##### Records provided
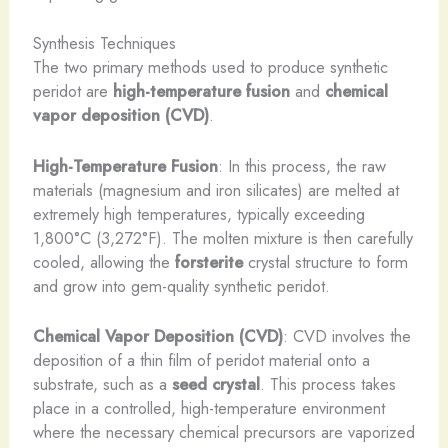
Synthesis Techniques
The two primary methods used to produce synthetic
peridot are
high-temperature fusion
and
chemical
vapor deposition (CVD)
.
High-Temperature Fusion
: In this process, the raw
materials (magnesium and iron silicates) are melted at
extremely high temperatures, typically exceeding
1,800°C (3,272°F). The molten mixture is then carefully
cooled, allowing the
forsterite
crystal structure to form
and grow into gem-quality synthetic peridot.
Chemical Vapor Deposition (CVD)
: CVD involves the
deposition of a thin film of peridot material onto a
substrate, such as a
seed crystal
. This process takes
place in a controlled, high-temperature environment
where the necessary chemical precursors are vaporized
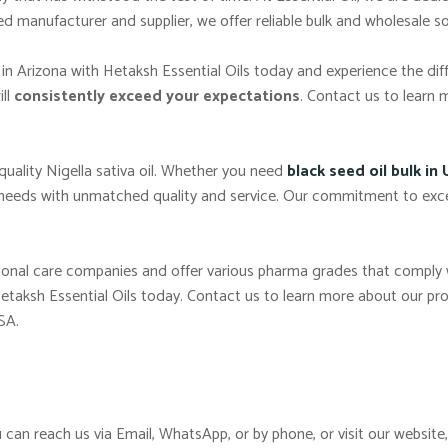
 manufacturer and supplier, we offer reliable bulk and wholesale so
in Arizona with Hetaksh Essential Oils today and experience the dif
ill
consistently exceed your expectations
. Contact us to learn 
-quality Nigella sativa oil. Whether you need
black seed oil bulk in
 needs with unmatched quality and service. Our commitment to exc
ersonal care companies and offer various pharma grades that comply
Hetaksh Essential Oils today. Contact us to learn more about our pro
SA.
 can reach us via Email, WhatsApp, or by phone, or visit our website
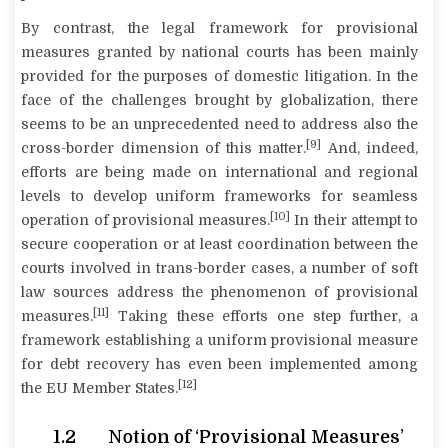
By contrast, the legal framework for provisional
measures granted by national courts has been mainly
provided for the purposes of domestic litigation. In the
face of the challenges brought by globalization, there
seems to be an unprecedented need to address also the
[9]
cross-border dimension of this matter.
And, indeed,
efforts are being made on international and regional
levels to develop uniform frameworks for seamless
[10]
operation of provisional measures.
In their attempt to
secure cooperation or at least coordination between the
courts involved in trans-border cases, a number of soft
law sources address the phenomenon of provisional
[11]
measures.
Taking these efforts one step further, a
framework establishing a uniform provisional measure
for debt recovery has even been implemented among
[12]
the EU Member States.
1.2 Notion of ‘Provisional Measures’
##########
Activity
All of the lines above that carry the string "been" need to be found and copied.

Written response
measures granted by national courts has been mainly
for debt recovery has even been implemented among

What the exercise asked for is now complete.